AIM: Repeat the passage from the text on Exchange content index growth below, starting with "For further information, click" and going on through "the Master Merge.".

TEXT SECTION:
------------------------------------------------------------

1. Content Index (CI) files are usually 5-10% the size of a mailbox database in Exchange 2007 and Exchange 2010.

For further information, click on this link:

Understanding Exchange Search
https://technet.microsoft.com/en-us/library/bb232132(EXCHG.80).aspx

2. When the number and size of the CI files grow too large, a Master Merge is performed automatically by design to consolidate the indexes and shrink the overall size of the Content Index.

3. During a Master Merge of the Content Index files, the Catalog folder containing the content index files typically grow twice the normal size or up to 20% of the mailbox database size.

4. You may see the Catalog folder grow larger than 20% - from 50% to 167% of the mailbox database size during the Master Merge.

5. This issue has only been reported for Exchange 2007 RTM, Exchange 2007 SP1, and Exchange 2007 SP2. As of 8-8-11, there have been no reported cases on Content Index growing larger than 20% of the database size in Exchange Server 2007 Service Pack 3 or Exchange Server 2010.

If you find a case in which the Content Index grows larger than 20% of the database size in Exchange Server 2007 Service Pack 3 or Exchange Server 2010, please check to see if Loadsim for Exchange 2007 or Loadgen for Exchange 2010 was used to generate the mail (see below). If not, please reply to this post.

Cause

1. This issue has only been reported for MSSearch 3.0. Exchange 2007 RTM, Exchange 2007 SP1, and Exchange 2007 SP2 uses MSSearch 3.0.

------------------------------------------------------------

INFORMATION SHOWN:
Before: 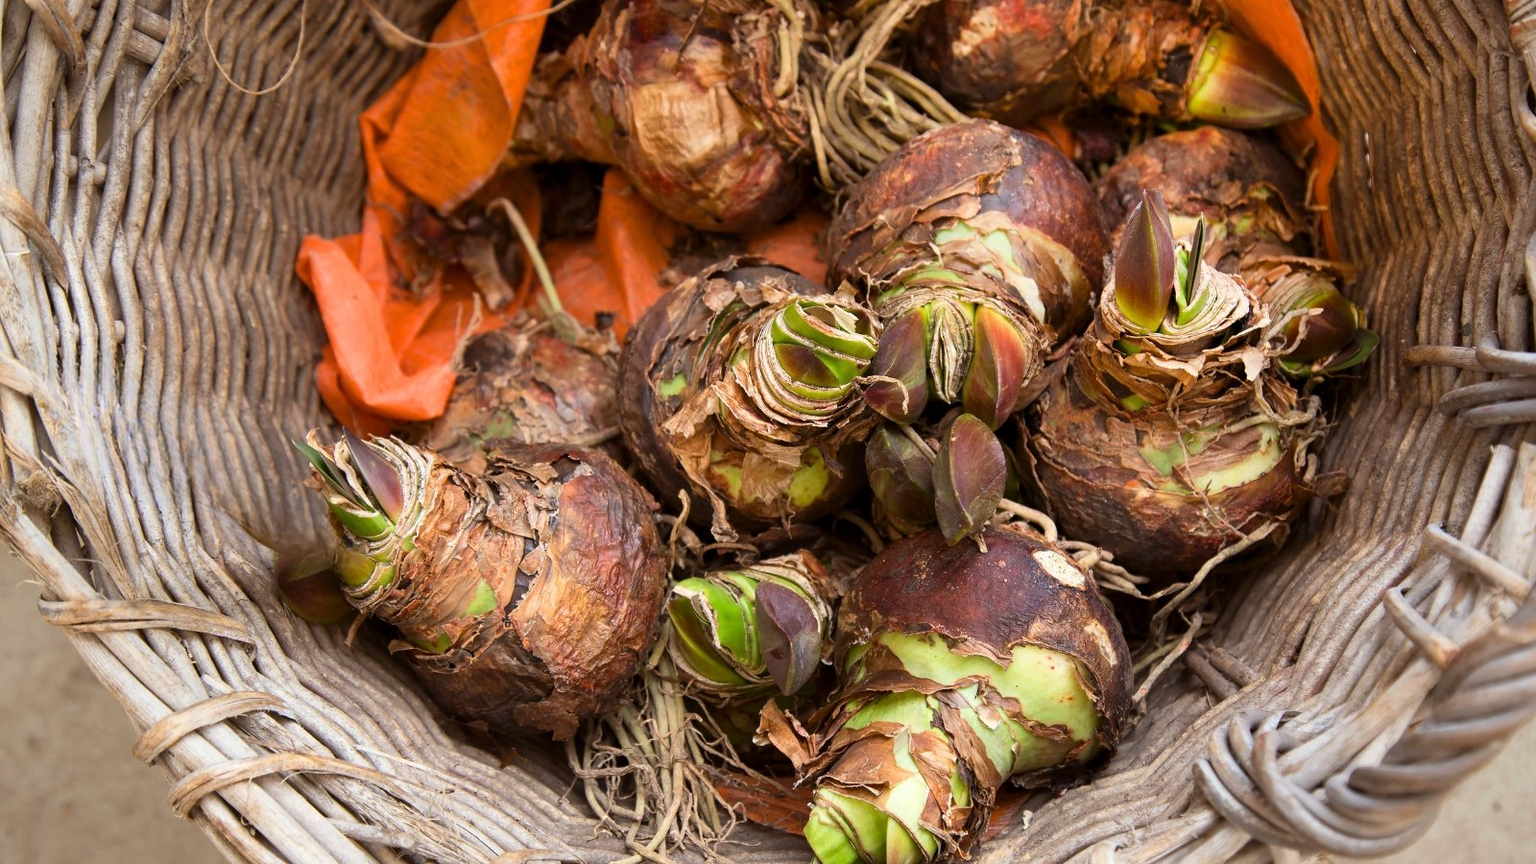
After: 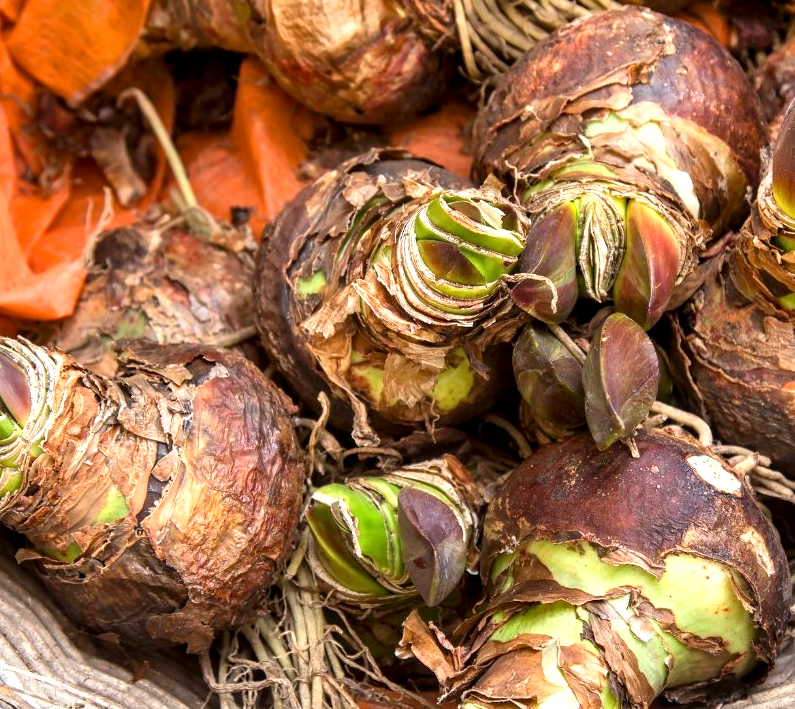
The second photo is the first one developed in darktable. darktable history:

------------------------------------------------------------

TASK RESULT:
For further information, click on this link:

Understanding Exchange Search
https://technet.microsoft.com/en-us/library/bb232132(EXCHG.80).aspx

2. When the number and size of the CI files grow too large, a Master Merge is performed automatically by design to consolidate the indexes and shrink the overall size of the Content Index.

3. During a Master Merge of the Content Index files, the Catalog folder containing the content index files typically grow twice the normal size or up to 20% of the mailbox database size.

4. You may see the Catalog folder grow larger than 20% - from 50% to 167% of the mailbox database size during the Master Merge.